+++ EXTRACTED ENTRIES
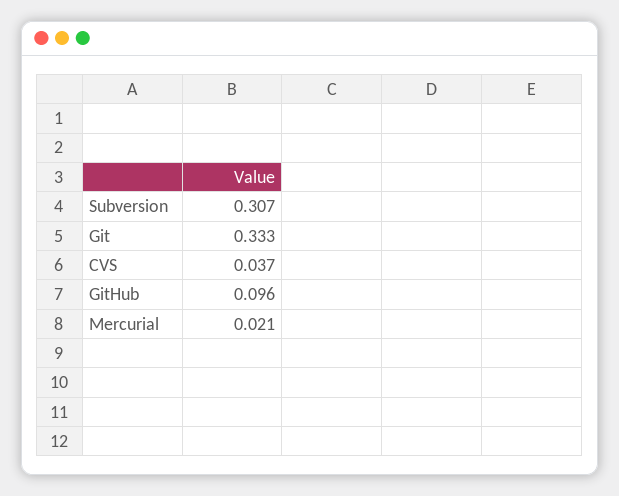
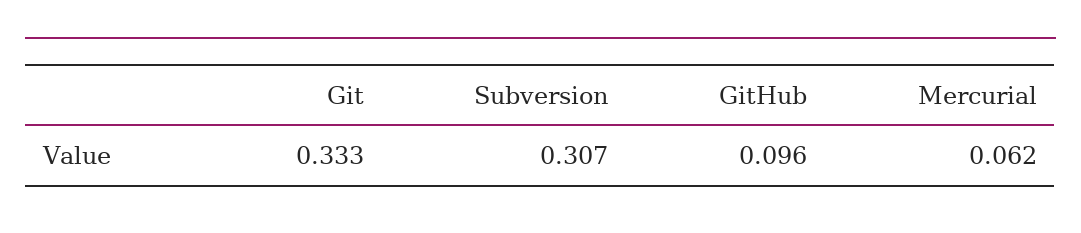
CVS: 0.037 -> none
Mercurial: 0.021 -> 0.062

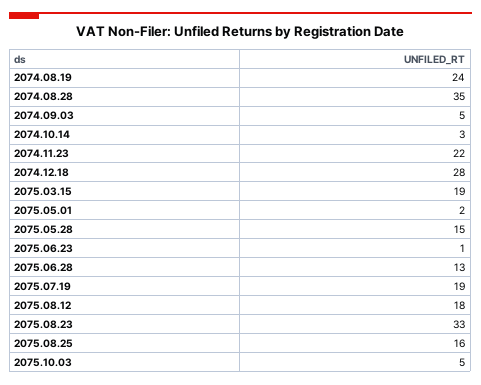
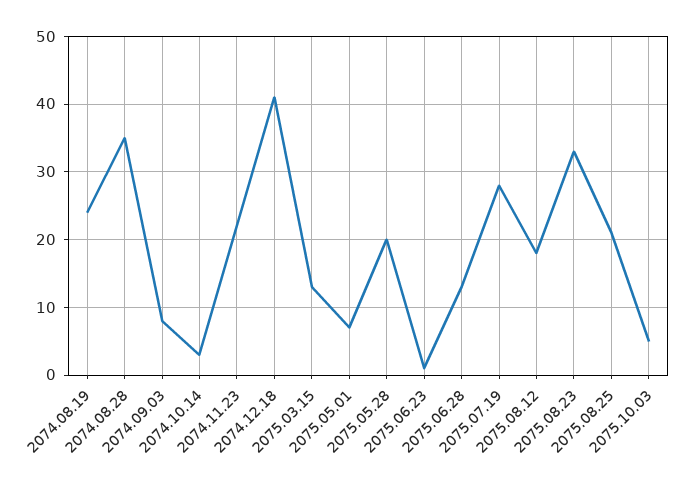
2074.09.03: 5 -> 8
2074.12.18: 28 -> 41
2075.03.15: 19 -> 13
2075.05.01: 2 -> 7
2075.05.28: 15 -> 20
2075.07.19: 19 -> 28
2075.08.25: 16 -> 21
++++++
+++ EXTRACTED ENTRIES
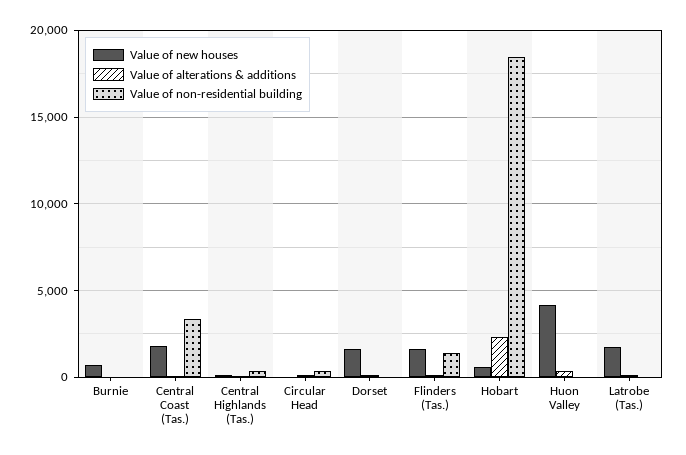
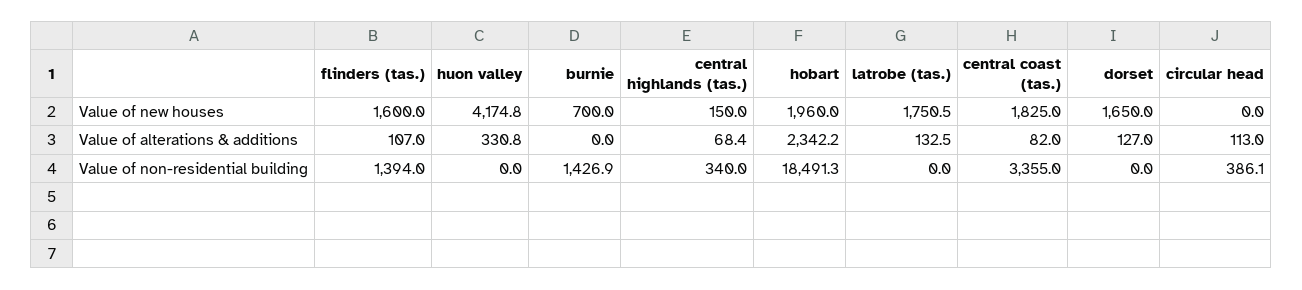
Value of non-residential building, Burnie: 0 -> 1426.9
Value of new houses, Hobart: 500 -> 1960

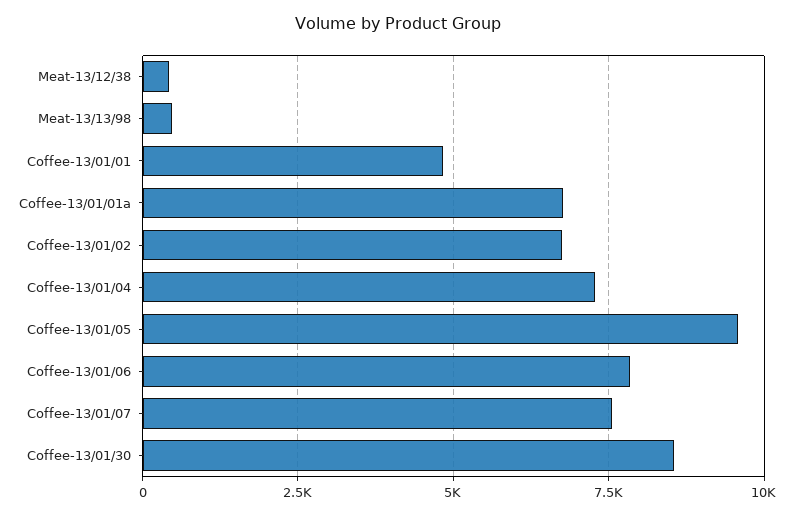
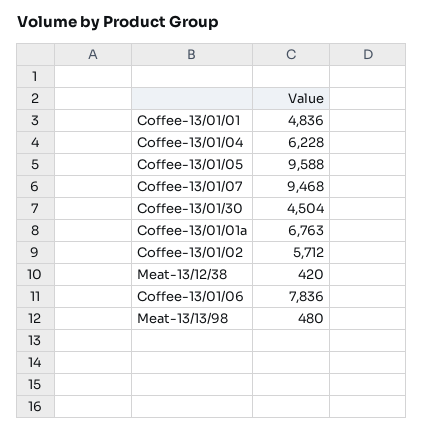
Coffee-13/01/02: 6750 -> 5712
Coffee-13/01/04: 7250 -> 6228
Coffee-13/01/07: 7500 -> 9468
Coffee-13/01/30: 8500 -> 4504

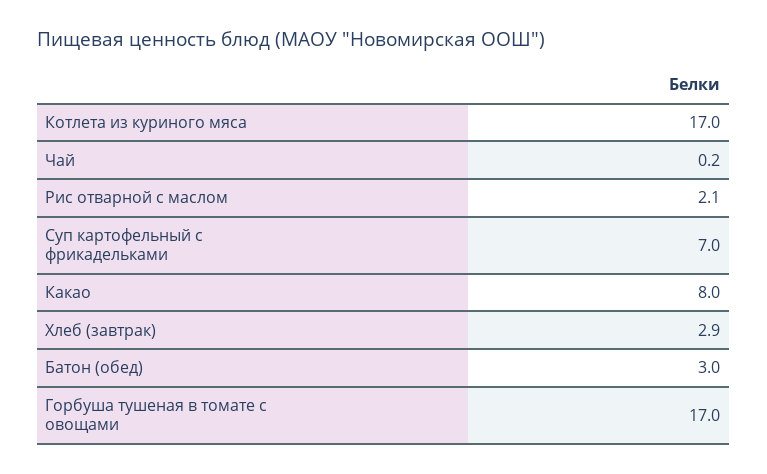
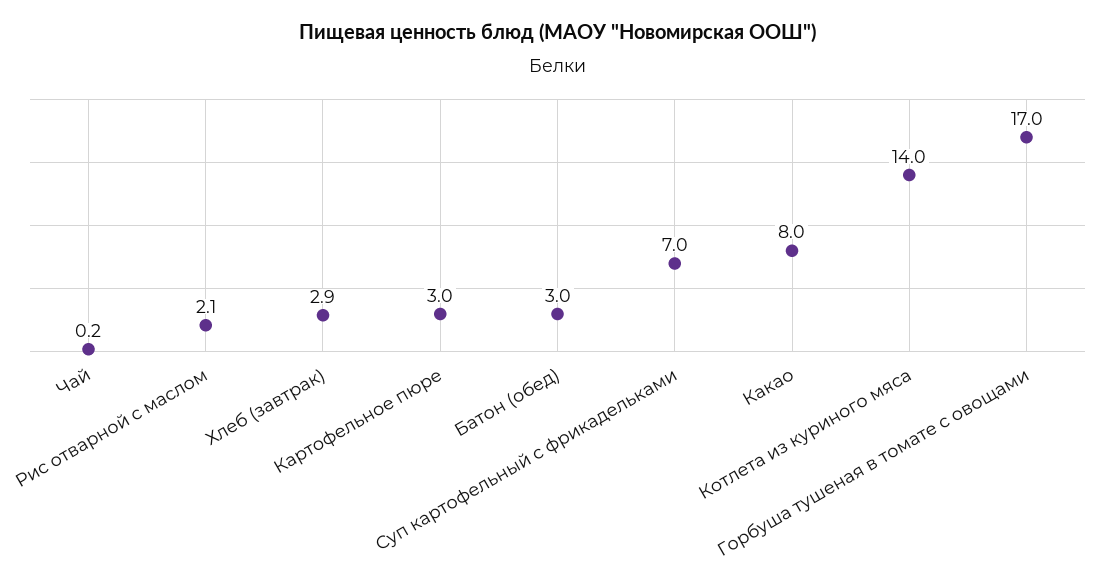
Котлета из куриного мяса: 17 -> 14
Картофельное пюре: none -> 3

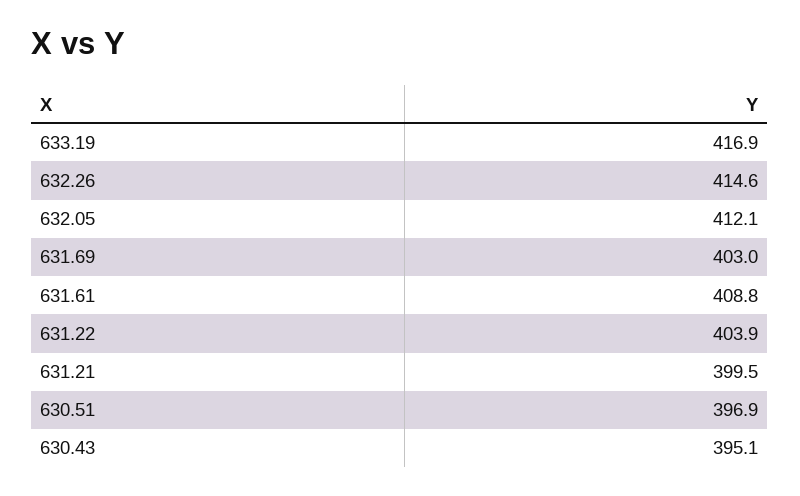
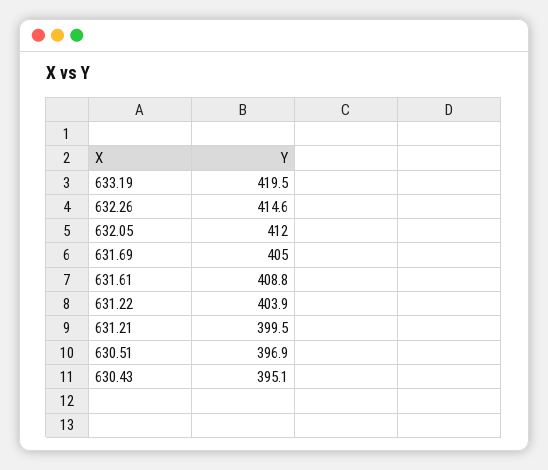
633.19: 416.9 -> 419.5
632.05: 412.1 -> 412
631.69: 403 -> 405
++++++
- **EXERCISE GOAL**
Would you output only the span of the records above that opens with the line containing "CVS: 0.037 -> none" and closes with the line containing "2075.08.25: 16 -> 21", ends included and pictures dropped?

- **RESULT OF THE EXERCISE**
CVS: 0.037 -> none
Mercurial: 0.021 -> 0.062

2074.09.03: 5 -> 8
2074.12.18: 28 -> 41
2075.03.15: 19 -> 13
2075.05.01: 2 -> 7
2075.05.28: 15 -> 20
2075.07.19: 19 -> 28
2075.08.25: 16 -> 21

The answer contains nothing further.